Communiqué de presse

Indonésie. Un demandeur d’asile torturé à mort en détention

Les autorités indonésiennes doivent veiller à ce que leur enquête sur la mort, des suites d’actes de torture, d’un demandeur d’asile afghan dans un centre de détention du Kalimantan occidental soit indépendante, impartiale et efficace. Les personnes soupçonnées d’implication, en particulier les responsables hiérarchiques concernés, doivent rendre des comptes devant la justice ; la famille de la victime doit par ailleurs se voir accorder des réparations.

Mardi 28 février, un homme de 28 ans a été transféré du centre de détention des services d’immigration de Pontianak à l’hôpital Soedarso, où son décès a été constaté à son arrivée. Selon la police indonésienne, les conclusions d’un examen médicolégal indiquent que sa mort a résulté d’un traumatisme provoqué par un objet contondant. Son corps était semble-t-il couvert d’hématomes causés par des coups et il avait des brulures de cigarette sur les poignets. D’après certaines informations relayées par la presse, il avait eu les poignets attachés. On a trouvé du sang dans sa bouche et son nez. Deux des quatre gardiens en service au centre de détention au moment où il a été roué de coups sont actuellement interrogés par la police. La police n’a encore nommé aucun suspect.

Cet homme et cinq autres Afghans se sont échappés du centre de détention des services d’immigration de Pontianak le 26 février 2012. Quand la police les a rattrapés et ramenés au centre de détention, ils étaient apparemment en bonne santé. La victime avait demandé le statut de réfugié auprès du Haut-Commissariat des Nations unies pour les réfugiés, mais se trouvait en détention depuis au moins le début du mois de novembre 2011 pour n’avoir pas respecté les restrictions à la liberté de mouvement imposées aux demandeurs d’asile.

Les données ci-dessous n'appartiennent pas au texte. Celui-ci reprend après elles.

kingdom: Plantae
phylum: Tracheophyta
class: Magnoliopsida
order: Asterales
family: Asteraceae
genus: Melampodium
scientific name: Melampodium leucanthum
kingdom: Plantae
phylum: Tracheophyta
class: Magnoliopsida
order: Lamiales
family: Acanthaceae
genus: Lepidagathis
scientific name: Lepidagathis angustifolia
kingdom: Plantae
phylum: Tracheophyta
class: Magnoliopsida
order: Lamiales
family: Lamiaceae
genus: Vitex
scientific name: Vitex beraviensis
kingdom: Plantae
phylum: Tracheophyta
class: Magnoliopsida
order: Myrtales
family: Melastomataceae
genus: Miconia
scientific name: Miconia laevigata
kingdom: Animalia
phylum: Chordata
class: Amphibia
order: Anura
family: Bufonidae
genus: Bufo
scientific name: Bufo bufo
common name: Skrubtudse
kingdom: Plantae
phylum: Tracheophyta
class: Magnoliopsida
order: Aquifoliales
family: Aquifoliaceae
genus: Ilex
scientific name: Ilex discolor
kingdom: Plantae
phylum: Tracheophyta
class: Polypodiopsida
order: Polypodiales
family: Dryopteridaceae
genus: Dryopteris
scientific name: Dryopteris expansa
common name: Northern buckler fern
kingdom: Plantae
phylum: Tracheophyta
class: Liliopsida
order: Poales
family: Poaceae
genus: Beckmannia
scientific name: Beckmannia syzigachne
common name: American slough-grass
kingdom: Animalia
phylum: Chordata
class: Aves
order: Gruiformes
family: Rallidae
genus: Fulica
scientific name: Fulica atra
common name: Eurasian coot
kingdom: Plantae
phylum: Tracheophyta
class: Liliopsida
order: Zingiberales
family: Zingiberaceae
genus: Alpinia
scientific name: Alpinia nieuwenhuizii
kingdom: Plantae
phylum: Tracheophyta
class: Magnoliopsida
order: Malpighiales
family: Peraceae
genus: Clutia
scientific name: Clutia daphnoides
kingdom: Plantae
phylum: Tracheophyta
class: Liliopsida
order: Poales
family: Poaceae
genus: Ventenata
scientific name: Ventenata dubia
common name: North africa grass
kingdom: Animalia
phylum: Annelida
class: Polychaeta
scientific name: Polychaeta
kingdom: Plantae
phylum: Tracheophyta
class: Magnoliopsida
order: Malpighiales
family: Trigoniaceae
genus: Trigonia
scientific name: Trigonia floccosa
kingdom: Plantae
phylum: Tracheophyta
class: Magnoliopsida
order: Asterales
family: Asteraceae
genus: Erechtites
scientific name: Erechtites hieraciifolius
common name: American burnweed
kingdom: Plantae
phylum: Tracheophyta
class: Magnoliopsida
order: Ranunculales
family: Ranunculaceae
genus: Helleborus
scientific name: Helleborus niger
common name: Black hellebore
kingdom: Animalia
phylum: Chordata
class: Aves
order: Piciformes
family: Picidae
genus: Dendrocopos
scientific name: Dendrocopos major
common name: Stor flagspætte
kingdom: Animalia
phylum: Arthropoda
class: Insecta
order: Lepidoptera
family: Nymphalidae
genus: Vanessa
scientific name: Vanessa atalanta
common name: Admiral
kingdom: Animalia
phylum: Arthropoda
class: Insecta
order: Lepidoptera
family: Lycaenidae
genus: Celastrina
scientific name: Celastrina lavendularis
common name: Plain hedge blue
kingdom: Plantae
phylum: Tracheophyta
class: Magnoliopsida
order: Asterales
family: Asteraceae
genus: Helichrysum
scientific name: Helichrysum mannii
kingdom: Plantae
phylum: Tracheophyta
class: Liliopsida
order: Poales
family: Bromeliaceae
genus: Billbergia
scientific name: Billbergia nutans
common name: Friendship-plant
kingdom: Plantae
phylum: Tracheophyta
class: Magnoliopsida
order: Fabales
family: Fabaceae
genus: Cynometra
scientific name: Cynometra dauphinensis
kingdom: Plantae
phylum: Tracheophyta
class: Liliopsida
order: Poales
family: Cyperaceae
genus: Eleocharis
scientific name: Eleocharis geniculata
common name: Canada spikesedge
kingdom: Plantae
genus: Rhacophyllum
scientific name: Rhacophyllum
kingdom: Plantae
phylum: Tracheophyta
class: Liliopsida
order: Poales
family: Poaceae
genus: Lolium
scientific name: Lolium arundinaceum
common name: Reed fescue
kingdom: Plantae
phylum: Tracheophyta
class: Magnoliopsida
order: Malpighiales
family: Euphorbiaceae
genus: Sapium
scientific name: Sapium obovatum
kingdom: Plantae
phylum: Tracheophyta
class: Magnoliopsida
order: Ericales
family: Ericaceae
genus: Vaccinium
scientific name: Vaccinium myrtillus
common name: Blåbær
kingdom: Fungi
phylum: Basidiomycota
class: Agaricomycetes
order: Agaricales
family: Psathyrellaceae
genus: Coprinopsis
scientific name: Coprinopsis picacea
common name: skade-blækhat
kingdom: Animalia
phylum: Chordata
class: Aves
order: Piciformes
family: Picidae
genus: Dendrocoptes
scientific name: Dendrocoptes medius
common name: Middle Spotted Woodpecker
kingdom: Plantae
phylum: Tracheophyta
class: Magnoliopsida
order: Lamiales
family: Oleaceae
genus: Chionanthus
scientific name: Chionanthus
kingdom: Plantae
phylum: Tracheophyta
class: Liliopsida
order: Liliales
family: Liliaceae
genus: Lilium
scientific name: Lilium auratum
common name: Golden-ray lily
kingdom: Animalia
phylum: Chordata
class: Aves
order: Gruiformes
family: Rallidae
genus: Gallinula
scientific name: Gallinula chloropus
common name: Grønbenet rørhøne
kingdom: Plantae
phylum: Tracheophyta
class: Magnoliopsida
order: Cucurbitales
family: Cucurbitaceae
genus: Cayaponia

Les autorités indonésiennes sont responsables de la sécurité et du bien-être de toutes les personnes incarcérées dans leurs prisons et centres de détention. Amnesty International salue la rapidité avec laquelle elles ont diligenté une enquête sur le décès de cet homme. Les autorités doivent désormais faire en sorte que l’enquête soit impartiale, indépendante et efficace. Les responsables présumés doivent être déférés à la justice dans le cadre de procédures conformes aux normes internationales d’équité.

Le contexte de l’affaire doit lui aussi donner lieu à une enquête, en particulier les procédures en vigueur, les mécanismes de suivi et la formation du personnel, afin d’empêcher que des faits aussi terribles ne se reproduisent.

Le recours à la torture et à d’autres formes de mauvais traitements par des représentants des forces de l’ordre reste monnaie courante en Indonésie. L’absence d’obligation de rendre des comptes et le fait que le Code pénal n’érige pas en infraction les actes de torture contribuent à cette culture de l’impunité.

Amnesty International exhorte le gouvernement indonésien à réviser le Code pénal et à promulguer le plus tôt possible une nouvelle version de celui-ci qui soit conforme au droit international relatif aux droits humains et normes associées, et inclue des dispositions interdisant explicitement les actes de torture et prévoyant des sanctions contre ceux-ci.

En vertu du droit international coutumier, le droit de ne pas être torturé ni soumis à d’autres formes de mauvais traitements est absolu et n’est pas susceptible de dérogation. En outre, l’Indonésie est partie au Pacte international relatif aux droits civils et politiques et à la Convention des Nations unies contre la torture et autres peines ou traitements cruels, inhumains ou dégradants, qui interdisent les actes de torture et autres formes de mauvais traitements en toutes circonstances.

Le gouvernement doit par ailleurs ratifier le Protocole facultatif se rapportant à la Convention contre la torture et autres peines ou traitements cruels, inhumains ou dégradants pour mettre en place un système de visites régulières menées par des organismes internationaux et nationaux indépendants sur les lieux où des personnes sont privées de leur liberté.

Le droit de chercher asile et d’en bénéficier pour échapper à la persécution est inscrit dans la Déclaration universelle des droits de l’homme et, selon les règles du droit international coutumier, est contraignant pour tous les États, y compris l’Indonésie. Il impose à l’Indonésie le devoir de garantir que les demandes d’asile soient examinées de manière équitable et qu’une protection soit fournie à ceux qui en ont besoin.